Depois da Anunciação e do Natal, o cardeal Cantalamessa destacou que, pela fé, Maria apresentou o Menino ao templo, pela fé ela o seguiu, mantendo um perfil discreto, em sua vida pública, pela fé ela ficou sob a cruz, pela fé ela esperou por sua ressurreição.

Está lá, impotente diante do martírio do filho, mas consente ao amor. É uma réplica do drama de Abraão, mas quão imensamente mais exigente! Com Abraão, Deus se detém no último momento, com ela não. Aceita que o filho seja imolado, o entrega ao Pai, com o coração dilacerado, mas de pé, forte pela sua fé inabalável. É aqui que a voz de Maria alcança a nota mais alta. De Maria, deve-se dizer com maior razão o que o Apóstolo diz de Abraão: esperando contra toda esperança, Maria acreditou e, assim, tornou-se mãe de muitos povos (Rm 4,18).

Greccio 1223

O Natal deste ano, disse o cardeal Cantalamessa, recorre o VIII centenário da primeira realização do presépio em Greccio. É o primeiro dos três centenários franciscanos, o qual seguirão, em 2024, o dos Estigmas do santo e, em 2026, o da sua morte. O seu primeiro biógrafo, Tomás de Celano, refere as palavras com que São Francisco de Assis explica a sua iniciativa: 

“Quero lembrar o menino que nasceu em Belém, os apertos que passou, como foi posto num presépio, e contemplar com os próprios olhos como ficou em cima da palha, entre o boi e o burro”.

Abramos a porta de nosso coração para Jesus

Infelizmente, continua o pregador da Casa Pontifícia, com o passar do tempo, o presépio se afastou daquilo que representava para Francisco. Tornou-se, frequentemente, uma forma de arte ou de espetáculo do qual se admira a montagem externa, mais do que o significado místico. Ainda assim, contudo, ele desempenha a sua função de sinal e seria tolo renunciar a ele.

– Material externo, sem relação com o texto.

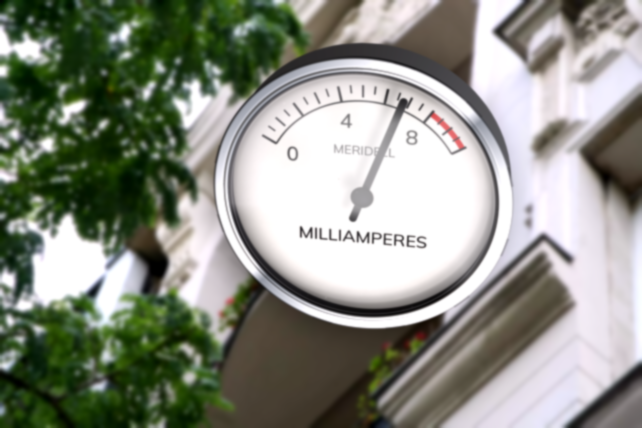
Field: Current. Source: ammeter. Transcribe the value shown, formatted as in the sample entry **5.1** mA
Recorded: **6.75** mA
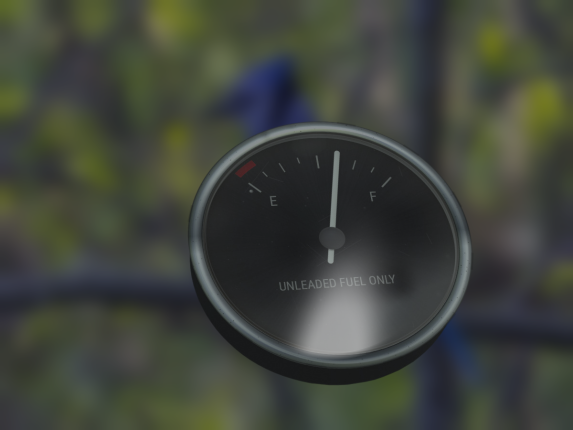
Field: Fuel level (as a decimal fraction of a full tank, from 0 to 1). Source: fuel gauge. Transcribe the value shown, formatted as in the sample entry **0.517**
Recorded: **0.625**
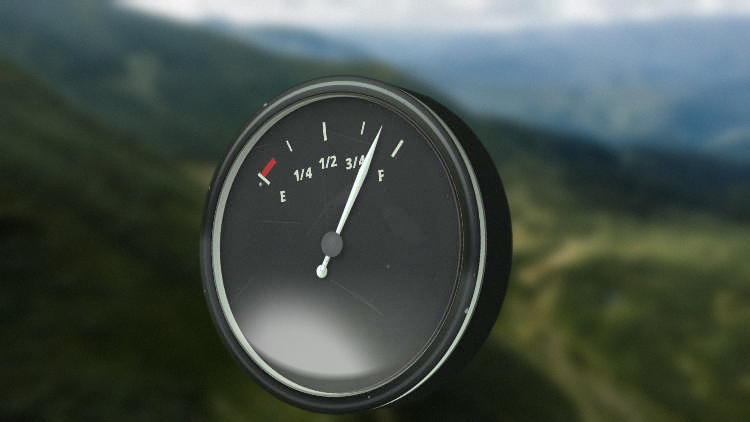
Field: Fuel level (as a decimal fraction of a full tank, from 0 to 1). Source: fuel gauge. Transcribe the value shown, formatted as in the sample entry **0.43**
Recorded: **0.875**
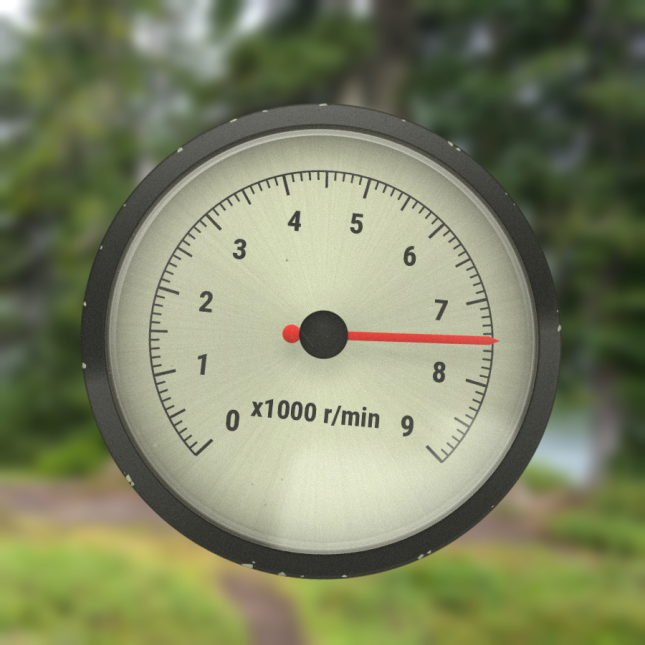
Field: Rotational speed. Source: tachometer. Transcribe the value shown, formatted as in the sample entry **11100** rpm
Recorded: **7500** rpm
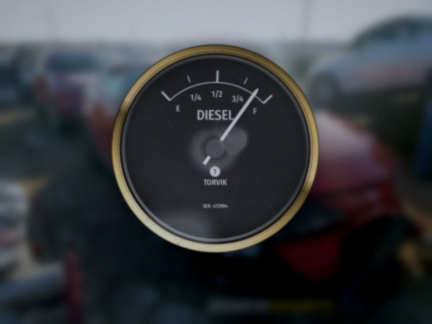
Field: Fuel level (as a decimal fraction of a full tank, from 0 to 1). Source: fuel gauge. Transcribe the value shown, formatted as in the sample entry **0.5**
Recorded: **0.875**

O presépio é, portanto, uma tradição útil e bela, mas não podemos nos contentar com os tradicionais presépios externos. Devemos montar para Jesus um presépio diverso, um presépio do coração. Corde creditur: crê-se com o coração. Christum habitare per fidem in cordibus vestris: que Cristo venha habitar em vossos corações pela fé (Ef 3,17). Maria e o seu Esposo continuam, misticamente, a bater às portas, como fizeram naquela noite em Belém.

Não se trata de uma bela e poética ficção

Por fim, disse o cardeal Cantalamessa, em nosso coração, de fato, há lugar para muitos hóspedes, mas apenas para um dono. Deixar Jesus nascer significa deixar morrer o próprio “eu”, ou ao menos renovar a decisão de não mais viver para nós mesmos, mas por Aquele que nasceu, morreu e ressuscitou por nós (cf. Rm 14,7-9).

“Onde nasce Deus, morre o homem”, afirmou um certo existencialismo ateísta. É verdade! Morre, porém, o homem velho, corrompido e destinado, em todo caso, a terminar com a morte, e nasce o homem novo, “criado em justiça e santidade da verdade” (Ef 4,24). É uma empresa que não terminará com o Natal, mas pode começar com ele.

Antes de desejar a todos um Feliz Natal, o Pregador da Casa Pontifícia enalteceu a Mãe de Deus, que “concebeu Cristo no seu coração antes que no seu corpo”, nos ajude a realizar este propósito. “Feliz aniversário a Jesus – e Feliz Natal a todos: Santo – e amado – Padre, Papa Francisco, venerados Padres, irmãos e irmãs”, concluiu Cantalamessa.